→ **JOB A**:
In the records, swap "ClientCredentialType" for "CredentialKind" in the stretch from the start of the records through the line containing "Since secure messages". Return those lines with nothing else changed.

→ **EXTRACTED TEXT**:
* * *

Upon inspection of the environment I am supposed to work on, I have found hosts that were once part of a vSAN cluster but were not properly cleaned up prior to ESXi rebuild.

The vSAN clean up process involves the following steps:

  1. Set host in Maintenance Mode
  2. Delete Disk Group(s)
    • This removes vSAN partitions as well
  3. Remove host from vSAN cluster
  4. Clean up network
  5. Remove from vCenter

As previously mentioned, I usually get called in after the vCenter is gone and hosts have been re-imaged. Now what?!?!

The steps to manually clean the hosts involve the following tasks:

Delete Disk Groups via CLI

Since we do not have access to vCenter in this case, we can delete the Disk Group via CLI using esxcli commands.

You can remove the disks by specifying the ssd cache device to remove that device and all backing capacity devices, or you can do it one device at a time by using the device’s uuid.

To remove the devices one a time you can use vdq -q command to list the devices and then use esxcli vsan storage remove -u <uuid>. I prefer the other method since it is a lot faster…

  • List devices by using vdq -i

  • Run esxcli vsan storage remove -s <cache device>
  • In this case we will run this command for naa.55cd2e404b66fcbb and naa.55cd2e404b4393b9

 

Now What?!?!

Now that we have deleted the disk groups, we need to make sure that the host doesn’t think it is still part of a vSAN cluster.

Remove Host from vSAN Cluster via CLI

  • Check vSAN cluster membership
    • esxcli vsan cluster get
  • If it belongs to a cluster, remove it
    • esxcli vsan cluster leave

Clean up Network configuration

Since the hosts were re-imaged, this should be all set to default, but in case this was not cleaned up, or was manually re-created, you can clean it up by resetting the configuration.

* * *

→ **RECORD EXTRACTS**:
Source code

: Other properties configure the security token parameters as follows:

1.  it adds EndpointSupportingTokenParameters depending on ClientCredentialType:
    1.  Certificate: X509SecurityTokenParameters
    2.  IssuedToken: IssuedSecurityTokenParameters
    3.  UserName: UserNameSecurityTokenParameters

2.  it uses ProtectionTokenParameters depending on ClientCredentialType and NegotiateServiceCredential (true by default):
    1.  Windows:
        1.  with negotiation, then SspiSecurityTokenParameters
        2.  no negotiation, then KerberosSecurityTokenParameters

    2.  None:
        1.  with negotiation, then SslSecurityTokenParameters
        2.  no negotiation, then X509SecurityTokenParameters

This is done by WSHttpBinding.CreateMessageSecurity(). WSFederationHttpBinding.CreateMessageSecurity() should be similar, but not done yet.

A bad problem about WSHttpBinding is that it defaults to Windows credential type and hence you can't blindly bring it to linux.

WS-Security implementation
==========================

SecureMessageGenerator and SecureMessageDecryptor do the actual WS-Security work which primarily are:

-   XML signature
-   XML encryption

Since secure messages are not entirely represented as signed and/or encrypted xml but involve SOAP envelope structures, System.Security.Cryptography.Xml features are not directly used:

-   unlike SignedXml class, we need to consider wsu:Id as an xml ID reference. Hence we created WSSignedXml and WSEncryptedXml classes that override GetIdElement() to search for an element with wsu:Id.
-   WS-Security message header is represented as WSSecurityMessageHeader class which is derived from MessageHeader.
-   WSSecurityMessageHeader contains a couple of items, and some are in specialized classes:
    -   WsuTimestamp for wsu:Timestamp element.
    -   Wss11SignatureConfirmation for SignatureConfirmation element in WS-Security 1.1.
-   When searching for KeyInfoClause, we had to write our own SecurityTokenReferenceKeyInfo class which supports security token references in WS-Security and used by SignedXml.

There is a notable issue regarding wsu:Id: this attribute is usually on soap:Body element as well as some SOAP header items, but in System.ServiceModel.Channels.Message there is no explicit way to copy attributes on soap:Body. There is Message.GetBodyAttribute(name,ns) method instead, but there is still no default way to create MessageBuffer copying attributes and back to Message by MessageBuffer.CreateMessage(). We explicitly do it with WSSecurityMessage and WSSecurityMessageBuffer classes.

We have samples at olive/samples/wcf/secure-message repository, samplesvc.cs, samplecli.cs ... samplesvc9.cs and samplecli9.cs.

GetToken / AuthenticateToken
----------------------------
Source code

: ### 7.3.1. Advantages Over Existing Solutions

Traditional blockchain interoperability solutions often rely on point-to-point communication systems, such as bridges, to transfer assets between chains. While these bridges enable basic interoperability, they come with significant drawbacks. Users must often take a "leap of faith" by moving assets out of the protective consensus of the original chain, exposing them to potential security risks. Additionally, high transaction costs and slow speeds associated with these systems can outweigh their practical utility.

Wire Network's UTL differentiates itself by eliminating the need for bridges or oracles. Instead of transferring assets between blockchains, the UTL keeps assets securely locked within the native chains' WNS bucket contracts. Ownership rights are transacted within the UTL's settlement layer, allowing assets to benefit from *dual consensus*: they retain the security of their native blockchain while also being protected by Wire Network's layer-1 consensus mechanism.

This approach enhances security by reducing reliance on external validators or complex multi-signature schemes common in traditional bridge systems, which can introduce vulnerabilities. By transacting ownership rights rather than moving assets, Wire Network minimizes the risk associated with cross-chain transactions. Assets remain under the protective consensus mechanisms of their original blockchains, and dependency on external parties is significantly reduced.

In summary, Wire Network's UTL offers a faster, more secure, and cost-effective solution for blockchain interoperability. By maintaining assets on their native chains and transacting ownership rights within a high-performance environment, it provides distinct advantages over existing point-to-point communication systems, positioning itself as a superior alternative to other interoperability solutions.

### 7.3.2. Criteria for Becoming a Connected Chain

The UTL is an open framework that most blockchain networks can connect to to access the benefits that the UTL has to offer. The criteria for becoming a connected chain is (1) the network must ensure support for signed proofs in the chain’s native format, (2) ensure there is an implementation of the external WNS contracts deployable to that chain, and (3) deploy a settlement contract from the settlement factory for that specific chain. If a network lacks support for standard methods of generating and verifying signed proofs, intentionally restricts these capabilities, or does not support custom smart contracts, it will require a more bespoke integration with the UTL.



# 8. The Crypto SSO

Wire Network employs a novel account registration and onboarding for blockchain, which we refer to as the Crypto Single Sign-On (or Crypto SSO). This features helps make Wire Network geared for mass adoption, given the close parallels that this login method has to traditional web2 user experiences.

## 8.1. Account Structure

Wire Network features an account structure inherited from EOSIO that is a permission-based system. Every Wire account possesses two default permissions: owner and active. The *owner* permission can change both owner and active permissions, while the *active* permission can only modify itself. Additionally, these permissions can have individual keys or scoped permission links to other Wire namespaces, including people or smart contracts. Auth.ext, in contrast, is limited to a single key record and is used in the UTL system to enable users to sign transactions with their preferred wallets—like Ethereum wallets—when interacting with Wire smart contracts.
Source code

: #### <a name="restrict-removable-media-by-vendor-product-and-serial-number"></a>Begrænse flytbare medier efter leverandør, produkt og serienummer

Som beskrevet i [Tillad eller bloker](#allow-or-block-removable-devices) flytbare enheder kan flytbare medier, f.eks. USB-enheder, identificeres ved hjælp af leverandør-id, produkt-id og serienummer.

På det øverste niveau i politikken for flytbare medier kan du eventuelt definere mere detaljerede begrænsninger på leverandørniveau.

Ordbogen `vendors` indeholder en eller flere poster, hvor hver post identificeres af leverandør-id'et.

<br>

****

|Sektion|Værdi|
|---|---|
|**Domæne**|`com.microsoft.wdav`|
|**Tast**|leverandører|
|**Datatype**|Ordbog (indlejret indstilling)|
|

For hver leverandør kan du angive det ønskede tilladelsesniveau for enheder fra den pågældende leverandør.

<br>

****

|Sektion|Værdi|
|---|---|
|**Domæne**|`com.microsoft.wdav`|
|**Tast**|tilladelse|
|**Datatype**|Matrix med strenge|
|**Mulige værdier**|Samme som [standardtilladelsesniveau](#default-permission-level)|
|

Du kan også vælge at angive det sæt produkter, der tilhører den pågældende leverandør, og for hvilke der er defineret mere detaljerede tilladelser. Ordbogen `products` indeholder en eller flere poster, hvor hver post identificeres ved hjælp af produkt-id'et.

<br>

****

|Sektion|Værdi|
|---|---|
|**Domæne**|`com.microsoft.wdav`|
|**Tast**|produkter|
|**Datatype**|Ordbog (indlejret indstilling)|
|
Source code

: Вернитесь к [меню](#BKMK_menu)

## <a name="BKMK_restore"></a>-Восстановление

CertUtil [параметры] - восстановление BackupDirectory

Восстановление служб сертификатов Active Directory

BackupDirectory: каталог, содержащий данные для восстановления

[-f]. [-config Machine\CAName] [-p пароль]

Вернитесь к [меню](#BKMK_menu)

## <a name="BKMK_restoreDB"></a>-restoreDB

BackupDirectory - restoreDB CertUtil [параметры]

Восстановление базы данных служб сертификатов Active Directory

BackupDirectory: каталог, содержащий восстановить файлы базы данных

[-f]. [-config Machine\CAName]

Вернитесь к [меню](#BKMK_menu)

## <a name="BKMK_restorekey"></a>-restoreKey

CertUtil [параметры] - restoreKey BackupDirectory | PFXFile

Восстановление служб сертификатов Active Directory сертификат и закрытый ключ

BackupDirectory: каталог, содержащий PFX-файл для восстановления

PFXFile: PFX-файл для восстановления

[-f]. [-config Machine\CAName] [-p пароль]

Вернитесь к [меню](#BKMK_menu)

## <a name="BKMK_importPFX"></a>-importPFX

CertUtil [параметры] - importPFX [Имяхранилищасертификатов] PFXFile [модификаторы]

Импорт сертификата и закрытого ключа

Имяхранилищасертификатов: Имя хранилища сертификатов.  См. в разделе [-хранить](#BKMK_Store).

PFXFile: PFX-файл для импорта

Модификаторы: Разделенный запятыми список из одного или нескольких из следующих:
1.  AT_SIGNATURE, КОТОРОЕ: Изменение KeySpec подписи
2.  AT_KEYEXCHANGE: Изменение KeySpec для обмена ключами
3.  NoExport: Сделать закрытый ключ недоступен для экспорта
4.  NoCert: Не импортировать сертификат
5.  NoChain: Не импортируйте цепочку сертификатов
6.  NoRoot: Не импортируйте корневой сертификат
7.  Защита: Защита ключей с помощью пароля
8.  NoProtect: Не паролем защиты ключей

* * *

→ **JOB B**:
In the vSAN cleanup text, why does the author prefer removing disks by specifying the SSD cache device over removing them one device at a time by uuid?

→ **RESULT A**:
Source code

: Other properties configure the security token parameters as follows:

1.  it adds EndpointSupportingTokenParameters depending on CredentialKind:
    1.  Certificate: X509SecurityTokenParameters
    2.  IssuedToken: IssuedSecurityTokenParameters
    3.  UserName: UserNameSecurityTokenParameters

2.  it uses ProtectionTokenParameters depending on CredentialKind and NegotiateServiceCredential (true by default):
    1.  Windows:
        1.  with negotiation, then SspiSecurityTokenParameters
        2.  no negotiation, then KerberosSecurityTokenParameters

    2.  None:
        1.  with negotiation, then SslSecurityTokenParameters
        2.  no negotiation, then X509SecurityTokenParameters

This is done by WSHttpBinding.CreateMessageSecurity(). WSFederationHttpBinding.CreateMessageSecurity() should be similar, but not done yet.

A bad problem about WSHttpBinding is that it defaults to Windows credential type and hence you can't blindly bring it to linux.

WS-Security implementation
==========================

SecureMessageGenerator and SecureMessageDecryptor do the actual WS-Security work which primarily are:

-   XML signature
-   XML encryption

Since secure messages are not entirely represented as signed and/or encrypted xml but involve SOAP envelope structures, System.Security.Cryptography.Xml features are not directly used:

→ **RESULT B**:
The author finds it a lot faster. Specifying the cache device removes that device and all of its backing capacity devices together, instead of removing each device separately by its uuid.